Barr: Have you seen any differences in how the different variants affect the patients? Or not so much?


Chan: I’ll be honest with you: we don’t have that level of information. All we have is a positive PCR test. We don’t have genetic testing on the virus itself, so I can’t answer that question. We know from what the research is telling us—not mine but others’—that the Omicron variant is much more transmissible, but perhaps doesn’t get as deep into the lungs and stays higher up in the bronchus and in the oral pharynx. So, [in] the mouth and the throat as opposed to down in the lungs where damage can be much more dangerous. You have fewer people hospitalized and fewer deaths. It doesn’t mean you can avoid a vaccination if you don’t want to get sick. People will still die from Omicron; it’s just going to be a smaller number.

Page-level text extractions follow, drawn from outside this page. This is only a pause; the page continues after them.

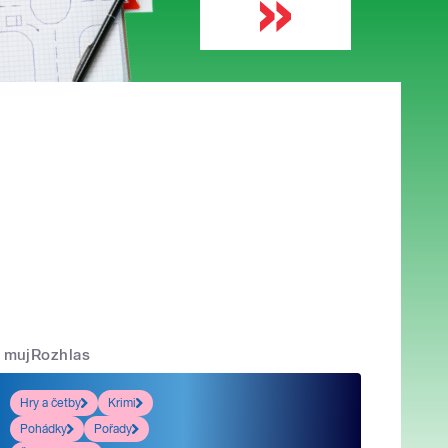
mujRozhlas
Hry a četby
Krimi
Pohádky
Pořady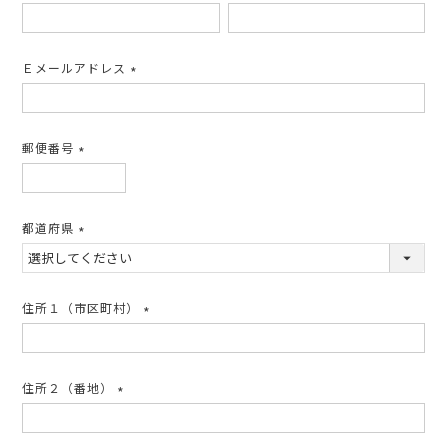
(必
須)
Ｅメールアドレス
(必
須)
郵便番号
(必
須)
都道府県
(必
須)
住所１（市区町村）
(必
須)
住所２（番地）
(必
須)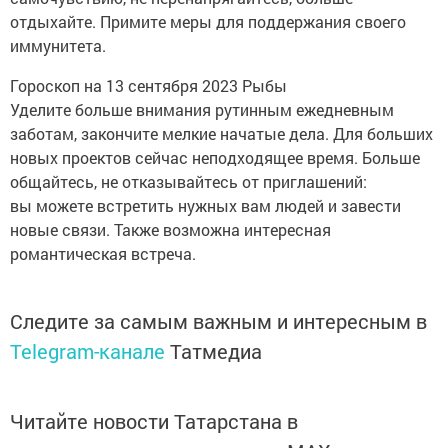
отдыхайте. Примите меры для поддержания своего
иммунитета.
Гороскоп на 13 сентября 2023 Рыбы
Уделите больше внимания рутинным ежедневным
заботам, закончите мелкие начатые дела. Для больших
новых проектов сейчас неподходящее время. Больше
общайтесь, не отказывайтесь от приглашений:
вы можете встретить нужных вам людей и завести
новые связи. Также возможна интересная
романтическая встреча.
Следите за самым важным и интересным в
Telegram-канале
Татмедиа
Читайте новости Татарстана в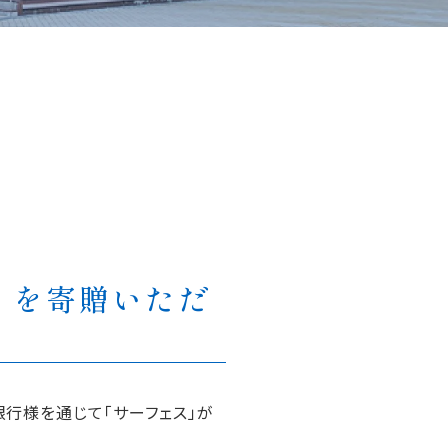
」を寄贈いただ
銀行様を通じて「サーフェス」が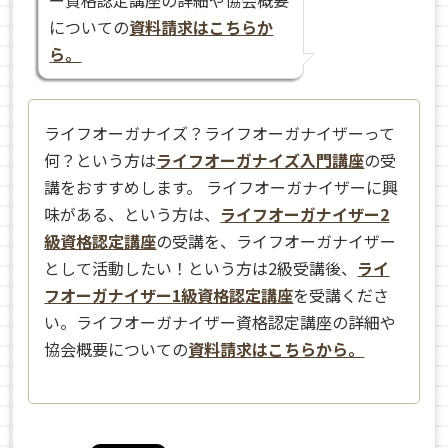
についての
資料請求はこちらか
ら。
ライフオーガナイズ？ライフオーガナイザーって
何？という方は
ライフオーガナイズ入門講座
の受
講をおすすめします。 ライフオーガナイザーに興
味がある、という方は、
ライフオーガナイザー2
級資格認定講座
の受講を、ライフオーガナイザー
として活動したい！という方は2級受講後、
ライ
フオーガナイザー1級資格認定講座
を受講くださ
い。ライフオーガナイザー資格認定講座の詳細や
協会概要についての
資料請求はこちらから。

Barr: In addition to being a scientist and a physician, you’re also a person who’s living through the pandemic. Personally, what opportunities and challenges has COVID-19 presented for you?

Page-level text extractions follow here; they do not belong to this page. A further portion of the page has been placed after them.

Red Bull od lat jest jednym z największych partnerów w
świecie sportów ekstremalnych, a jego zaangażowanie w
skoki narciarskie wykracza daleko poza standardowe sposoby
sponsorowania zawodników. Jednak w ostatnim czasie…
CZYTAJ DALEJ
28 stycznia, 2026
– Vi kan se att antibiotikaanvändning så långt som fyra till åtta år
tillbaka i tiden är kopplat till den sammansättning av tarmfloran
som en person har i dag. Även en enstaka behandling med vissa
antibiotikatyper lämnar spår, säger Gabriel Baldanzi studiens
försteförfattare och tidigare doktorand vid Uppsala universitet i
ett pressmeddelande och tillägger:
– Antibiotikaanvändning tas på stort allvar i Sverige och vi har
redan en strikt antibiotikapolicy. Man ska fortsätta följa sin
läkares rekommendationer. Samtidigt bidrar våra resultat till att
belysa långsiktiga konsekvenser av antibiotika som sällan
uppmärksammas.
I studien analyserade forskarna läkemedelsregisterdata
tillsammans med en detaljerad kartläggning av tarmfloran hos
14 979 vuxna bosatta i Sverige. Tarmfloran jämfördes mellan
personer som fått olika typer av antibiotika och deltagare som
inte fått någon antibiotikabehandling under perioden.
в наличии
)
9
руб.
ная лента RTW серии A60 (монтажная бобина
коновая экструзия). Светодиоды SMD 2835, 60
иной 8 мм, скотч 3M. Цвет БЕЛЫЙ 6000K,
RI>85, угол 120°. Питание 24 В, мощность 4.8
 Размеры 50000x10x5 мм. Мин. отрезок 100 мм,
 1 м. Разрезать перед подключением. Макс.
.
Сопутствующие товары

Chan: I have two young kids, so like any other parent, trying to navigate schools opening and closing based on COVID restrictions is very difficult. Lately, it’s been staffing issues. School busses over the last couple of weeks have been very erratic because the school bus drivers themselves are getting sick. So, you never know. They don’t call in until first thing in the morning, so you never know when your bus is going to show up. There’s that issue, which is just managing school. Then my son Josh has special needs, and he did virtual school almost all last year—so did my daughter—so that was very, very difficult. That took its toll on the kids emotionally and on us as parents—to try to work and manage their school virtually as well. Then I have my elderly parents—they’re both near 90—and we didn’t get to see them very much because we didn’t want to expose them. Until the vaccines came out, we didn’t see them much at all—so we went over a year without seeing much of my kids’ grandparents. That was difficult. I haven’t had a vacation in two years—you know, a true vacation just for myself. It’s always been something around family—we did take some time off in Vermont. But just to go see my buddies to go skiing or go fishing, I haven’t done that in a couple years. That has been a disappointment and a struggle. Those are all the things that are problems. Now what is the bright side? There are a lot of people who struggle in many ways. People have lost jobs; a lot of people have lost homes. A lot of people have had a much tougher time than I ever will, and so I do feel lucky and privileged to be living here in a pretty safe environment with the ability to keep myself and my family safe. And then unbelievably proud to work at NIH, which in many ways has been a beacon of hope for the entire country, despite the way that politicians have politicized science. If you take a pretty unpolitical view of what NIH has achieved and what we’ve helped to create for literally the world, there’s no denying that the work of NIH has saved millions of lives. To be part of that is just something to be incredibly proud of.


Barr: Definitely. Is there anything else that you would like to share about your COVID-19 work or experiences?


Chan: No, I don’t think so. You’ve tapped me out. It’s been a real pleasure talking to you. Thank you for doing this. I look forward to seeing the edited version.


Barr: Thank you for all your service.